▸ REQUIRED WORK
Would you give the entries below again in full, exactly as they stand?

[Dataset entries]

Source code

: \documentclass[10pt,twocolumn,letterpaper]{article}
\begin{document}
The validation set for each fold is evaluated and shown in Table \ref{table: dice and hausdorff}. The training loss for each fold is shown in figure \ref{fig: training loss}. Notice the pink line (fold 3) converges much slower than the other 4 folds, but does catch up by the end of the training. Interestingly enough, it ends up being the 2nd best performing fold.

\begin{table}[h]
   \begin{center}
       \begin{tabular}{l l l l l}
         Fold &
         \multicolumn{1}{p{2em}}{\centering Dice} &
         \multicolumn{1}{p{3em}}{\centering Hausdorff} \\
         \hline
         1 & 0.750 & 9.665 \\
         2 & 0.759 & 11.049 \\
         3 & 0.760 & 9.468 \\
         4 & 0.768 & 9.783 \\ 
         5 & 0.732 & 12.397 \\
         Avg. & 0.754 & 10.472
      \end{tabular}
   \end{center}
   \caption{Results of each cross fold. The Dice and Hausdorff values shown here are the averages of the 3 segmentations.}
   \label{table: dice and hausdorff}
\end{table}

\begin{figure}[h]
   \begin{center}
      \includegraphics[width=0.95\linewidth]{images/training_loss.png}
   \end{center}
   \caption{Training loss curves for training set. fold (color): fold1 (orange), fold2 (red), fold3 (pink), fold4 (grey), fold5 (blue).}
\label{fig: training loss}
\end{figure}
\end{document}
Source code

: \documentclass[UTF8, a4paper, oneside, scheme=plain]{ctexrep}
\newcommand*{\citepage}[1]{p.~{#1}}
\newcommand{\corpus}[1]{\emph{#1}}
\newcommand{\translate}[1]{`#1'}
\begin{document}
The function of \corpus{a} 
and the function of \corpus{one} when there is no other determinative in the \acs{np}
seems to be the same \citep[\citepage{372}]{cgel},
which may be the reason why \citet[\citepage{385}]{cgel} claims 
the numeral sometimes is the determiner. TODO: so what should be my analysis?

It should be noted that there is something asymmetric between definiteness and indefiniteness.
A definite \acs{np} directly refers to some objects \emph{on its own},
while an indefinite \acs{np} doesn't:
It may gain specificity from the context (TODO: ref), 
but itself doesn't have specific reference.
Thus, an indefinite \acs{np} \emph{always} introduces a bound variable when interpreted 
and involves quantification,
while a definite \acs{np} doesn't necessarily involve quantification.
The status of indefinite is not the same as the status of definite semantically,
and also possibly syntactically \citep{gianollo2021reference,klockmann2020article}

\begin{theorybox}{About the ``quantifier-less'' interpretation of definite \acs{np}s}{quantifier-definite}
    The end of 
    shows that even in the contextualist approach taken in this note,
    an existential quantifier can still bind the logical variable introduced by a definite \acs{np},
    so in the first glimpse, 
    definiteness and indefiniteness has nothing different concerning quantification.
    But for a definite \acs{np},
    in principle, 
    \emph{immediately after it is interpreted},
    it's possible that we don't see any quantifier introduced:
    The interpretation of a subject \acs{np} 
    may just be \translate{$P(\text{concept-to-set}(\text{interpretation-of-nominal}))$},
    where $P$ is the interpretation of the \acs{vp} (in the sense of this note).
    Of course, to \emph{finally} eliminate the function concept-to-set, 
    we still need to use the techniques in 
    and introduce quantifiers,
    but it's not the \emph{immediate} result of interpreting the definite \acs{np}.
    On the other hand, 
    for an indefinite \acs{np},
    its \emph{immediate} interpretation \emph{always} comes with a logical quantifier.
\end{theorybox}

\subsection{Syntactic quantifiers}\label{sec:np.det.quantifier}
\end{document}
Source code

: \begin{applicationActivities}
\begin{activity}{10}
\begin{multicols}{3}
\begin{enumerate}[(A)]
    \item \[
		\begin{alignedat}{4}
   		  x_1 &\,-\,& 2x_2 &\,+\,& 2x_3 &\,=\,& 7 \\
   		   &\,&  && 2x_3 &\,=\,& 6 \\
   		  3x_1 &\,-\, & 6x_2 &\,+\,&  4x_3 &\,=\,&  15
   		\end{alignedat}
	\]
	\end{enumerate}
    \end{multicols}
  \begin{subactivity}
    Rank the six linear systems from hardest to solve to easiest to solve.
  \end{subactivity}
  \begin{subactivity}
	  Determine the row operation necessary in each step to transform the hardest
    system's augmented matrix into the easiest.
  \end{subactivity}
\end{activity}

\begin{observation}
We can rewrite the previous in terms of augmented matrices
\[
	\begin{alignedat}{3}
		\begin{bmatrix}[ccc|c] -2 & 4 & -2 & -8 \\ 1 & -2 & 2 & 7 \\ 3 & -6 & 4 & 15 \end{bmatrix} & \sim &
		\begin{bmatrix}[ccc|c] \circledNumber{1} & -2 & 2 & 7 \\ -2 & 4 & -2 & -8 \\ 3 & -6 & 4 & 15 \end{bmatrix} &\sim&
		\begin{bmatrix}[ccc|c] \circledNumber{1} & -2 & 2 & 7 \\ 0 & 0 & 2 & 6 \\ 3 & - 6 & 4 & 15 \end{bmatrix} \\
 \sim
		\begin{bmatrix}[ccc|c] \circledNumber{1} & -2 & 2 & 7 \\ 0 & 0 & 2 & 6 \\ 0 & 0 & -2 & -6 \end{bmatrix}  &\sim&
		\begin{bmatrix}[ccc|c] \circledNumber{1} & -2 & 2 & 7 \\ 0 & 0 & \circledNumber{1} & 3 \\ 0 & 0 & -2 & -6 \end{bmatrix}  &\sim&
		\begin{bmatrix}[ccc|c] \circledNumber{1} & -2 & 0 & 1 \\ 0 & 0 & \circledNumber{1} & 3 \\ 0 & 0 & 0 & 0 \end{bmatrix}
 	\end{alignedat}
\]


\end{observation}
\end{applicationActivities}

▸ SOLUTION BELOW
Source code

: \documentclass[10pt,twocolumn,letterpaper]{article}
\begin{document}
The validation set for each fold is evaluated and shown in Table \ref{table: dice and hausdorff}. The training loss for each fold is shown in figure \ref{fig: training loss}. Notice the pink line (fold 3) converges much slower than the other 4 folds, but does catch up by the end of the training. Interestingly enough, it ends up being the 2nd best performing fold.

\begin{table}[h]
   \begin{center}
       \begin{tabular}{l l l l l}
         Fold &
         \multicolumn{1}{p{2em}}{\centering Dice} &
         \multicolumn{1}{p{3em}}{\centering Hausdorff} \\
         \hline
         1 & 0.750 & 9.665 \\
         2 & 0.759 & 11.049 \\
         3 & 0.760 & 9.468 \\
         4 & 0.768 & 9.783 \\ 
         5 & 0.732 & 12.397 \\
         Avg. & 0.754 & 10.472
      \end{tabular}
   \end{center}
   \caption{Results of each cross fold. The Dice and Hausdorff values shown here are the averages of the 3 segmentations.}
   \label{table: dice and hausdorff}
\end{table}

\begin{figure}[h]
   \begin{center}
      \includegraphics[width=0.95\linewidth]{images/training_loss.png}
   \end{center}
   \caption{Training loss curves for training set. fold (color): fold1 (orange), fold2 (red), fold3 (pink), fold4 (grey), fold5 (blue).}
\label{fig: training loss}
\end{figure}
\end{document}
Source code

: \documentclass[UTF8, a4paper, oneside, scheme=plain]{ctexrep}
\newcommand*{\citepage}[1]{p.~{#1}}
\newcommand{\corpus}[1]{\emph{#1}}
\newcommand{\translate}[1]{`#1'}
\begin{document}
The function of \corpus{a} 
and the function of \corpus{one} when there is no other determinative in the \acs{np}
seems to be the same \citep[\citepage{372}]{cgel},
which may be the reason why \citet[\citepage{385}]{cgel} claims 
the numeral sometimes is the determiner. TODO: so what should be my analysis?

It should be noted that there is something asymmetric between definiteness and indefiniteness.
A definite \acs{np} directly refers to some objects \emph{on its own},
while an indefinite \acs{np} doesn't:
It may gain specificity from the context (TODO: ref), 
but itself doesn't have specific reference.
Thus, an indefinite \acs{np} \emph{always} introduces a bound variable when interpreted 
and involves quantification,
while a definite \acs{np} doesn't necessarily involve quantification.
The status of indefinite is not the same as the status of definite semantically,
and also possibly syntactically \citep{gianollo2021reference,klockmann2020article}

\begin{theorybox}{About the ``quantifier-less'' interpretation of definite \acs{np}s}{quantifier-definite}
    The end of 
    shows that even in the contextualist approach taken in this note,
    an existential quantifier can still bind the logical variable introduced by a definite \acs{np},
    so in the first glimpse, 
    definiteness and indefiniteness has nothing different concerning quantification.
    But for a definite \acs{np},
    in principle, 
    \emph{immediately after it is interpreted},
    it's possible that we don't see any quantifier introduced:
    The interpretation of a subject \acs{np} 
    may just be \translate{$P(\text{concept-to-set}(\text{interpretation-of-nominal}))$},
    where $P$ is the interpretation of the \acs{vp} (in the sense of this note).
    Of course, to \emph{finally} eliminate the function concept-to-set, 
    we still need to use the techniques in 
    and introduce quantifiers,
    but it's not the \emph{immediate} result of interpreting the definite \acs{np}.
    On the other hand, 
    for an indefinite \acs{np},
    its \emph{immediate} interpretation \emph{always} comes with a logical quantifier.
\end{theorybox}

\subsection{Syntactic quantifiers}\label{sec:np.det.quantifier}
\end{document}
Source code

: \begin{applicationActivities}
\begin{activity}{10}
\begin{multicols}{3}
\begin{enumerate}[(A)]
    \item \[
		\begin{alignedat}{4}
   		  x_1 &\,-\,& 2x_2 &\,+\,& 2x_3 &\,=\,& 7 \\
   		   &\,&  && 2x_3 &\,=\,& 6 \\
   		  3x_1 &\,-\, & 6x_2 &\,+\,&  4x_3 &\,=\,&  15
   		\end{alignedat}
	\]
	\end{enumerate}
    \end{multicols}
  \begin{subactivity}
    Rank the six linear systems from hardest to solve to easiest to solve.
  \end{subactivity}
  \begin{subactivity}
	  Determine the row operation necessary in each step to transform the hardest
    system's augmented matrix into the easiest.
  \end{subactivity}
\end{activity}

\begin{observation}
We can rewrite the previous in terms of augmented matrices
\[
	\begin{alignedat}{3}
		\begin{bmatrix}[ccc|c] -2 & 4 & -2 & -8 \\ 1 & -2 & 2 & 7 \\ 3 & -6 & 4 & 15 \end{bmatrix} & \sim &
		\begin{bmatrix}[ccc|c] \circledNumber{1} & -2 & 2 & 7 \\ -2 & 4 & -2 & -8 \\ 3 & -6 & 4 & 15 \end{bmatrix} &\sim&
		\begin{bmatrix}[ccc|c] \circledNumber{1} & -2 & 2 & 7 \\ 0 & 0 & 2 & 6 \\ 3 & - 6 & 4 & 15 \end{bmatrix} \\
 \sim
		\begin{bmatrix}[ccc|c] \circledNumber{1} & -2 & 2 & 7 \\ 0 & 0 & 2 & 6 \\ 0 & 0 & -2 & -6 \end{bmatrix}  &\sim&
		\begin{bmatrix}[ccc|c] \circledNumber{1} & -2 & 2 & 7 \\ 0 & 0 & \circledNumber{1} & 3 \\ 0 & 0 & -2 & -6 \end{bmatrix}  &\sim&
		\begin{bmatrix}[ccc|c] \circledNumber{1} & -2 & 0 & 1 \\ 0 & 0 & \circledNumber{1} & 3 \\ 0 & 0 & 0 & 0 \end{bmatrix}
 	\end{alignedat}
\]


\end{observation}
\end{applicationActivities}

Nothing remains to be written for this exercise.